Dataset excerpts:
⁂

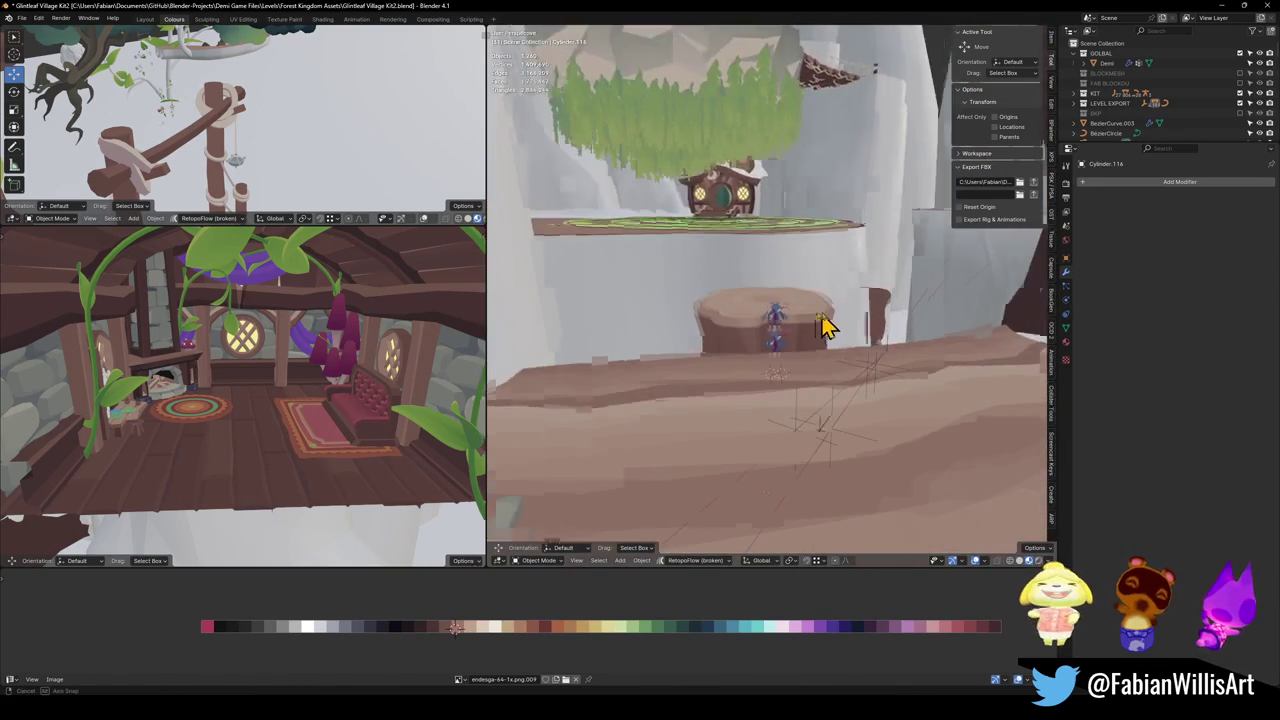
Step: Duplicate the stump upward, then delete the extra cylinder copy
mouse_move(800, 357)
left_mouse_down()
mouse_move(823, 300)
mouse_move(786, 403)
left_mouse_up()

⁂

Omit the pictures. Transcribe every record exactly.

Step: Duplicate the stump upward, then delete the extra cylinder copy
mouse_move(800, 357)
left_mouse_down()
mouse_move(823, 300)
mouse_move(786, 403)
left_mouse_up()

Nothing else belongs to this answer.